Munni Rawat, a 50-year-old homemaker in Uttarakhand state in the Himalayas, does not know about the climate summit in Copenhagen next month. But she does know that climate change has dried up the stream in her hillside village in northern India.

“There has hardly been any rain or snow in winter since 2006, and there was very little rain this year even during monsoon. Besides, almost all the rainfall this monsoon took place over two weeks instead of four months, so all the water flowed down the hill instead of going underground. How do you expect the stream to run?” Rawat asked.

The woman, who is a small farmer from Pratap Nagar in Tehri district, was here to take part in a seminar Tuesday on the effects of climate change in the Himalayas.

Dehradun-based NGO Navdanya, which organised the seminar, has just finished a survey of these effects in 165 villages spread across Uttarakhand as well as Ladakh in Jammu and Kashmir.

The survey found that in the last few years rainfall has not only been scanty but also erratic.

“As a result, we found that during the past one decade, 34.6 per cent perennial springs (280 springs out of 809) have been converted either into seasonal springs or dried up completely,” said Vinod Kumar Bhatt, one of the scientists who carried out the survey.

The Intergovernmental Panel on Climate Change (IPCC) -- a global group of over 2,500 climate scientists --had predicted in 2007 that one of the effects of climate change would be erratic rainfall, resulting in water scarcity.

As 190-odd countries prepare for next month’s UN Framework Convention on the Climate Change Summit in Copenhagen, there is all-round despondency because rich countries have not announced significant cuts in the emissions of greenhouse gases that are causing climate change, nor have they committed money to help poorer countries cope with climate change effects.

These effects are now all too obvious on the ground, said Bhatt, who described 2009 as “the year of forest fires in Garhwal...Prolonged drought has meant rapid drying of moisture in the oak and other broad-leaved forests (in the Himalayas) and has paved the way for fires.”

The survey found that in the past 10 years, livestock population has been reduced by 74 per cent in the Bhagirathi valley, 72 per cent in Mandakini, 64 per cent in Yamuna, 57 per cent in Alaknanda and 34 per cent in the Tons valley, all in Uttarakhand.

“One of the main reasons was a continuous depletion of fodder and water resources,” said Bhatt.

“I used to leave my two cows out to graze,” said Rawat. “But in the last few years, there has been no grass for them to graze on. I don’t have the time to go to the forest and cut fodder for them; so I had to sell the cows. I hardly got any money for them, and now my grandchildren don’t get any milk.”

Many other women from the surveyed regions echoed her concern.

The survey found that in 2007 and 2008, 50-60 per cent of the winter crops failed in the middle and lower mountain regions (600-1,500 metres) because of drought.

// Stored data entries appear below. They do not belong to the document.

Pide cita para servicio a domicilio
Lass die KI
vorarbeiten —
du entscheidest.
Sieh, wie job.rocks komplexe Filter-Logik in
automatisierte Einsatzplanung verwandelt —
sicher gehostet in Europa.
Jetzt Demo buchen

In 2009, the failure rate increased to 90 per cent in rain-fed sub-tropical areas.

Rawat said: “We do not even have any wheat, pulses or mustard seeds left for next year’s sowing.”

The survey report said: “In tropical and sub-tropical mountain areas, about 35 per cent irrigated land is being left barren for want of water.”

“I have no doubt that the climate is changing,” said Rawat. “It’s becoming impossible to live in our villages any more. If this goes on, we’ll all have to shift to Delhi.”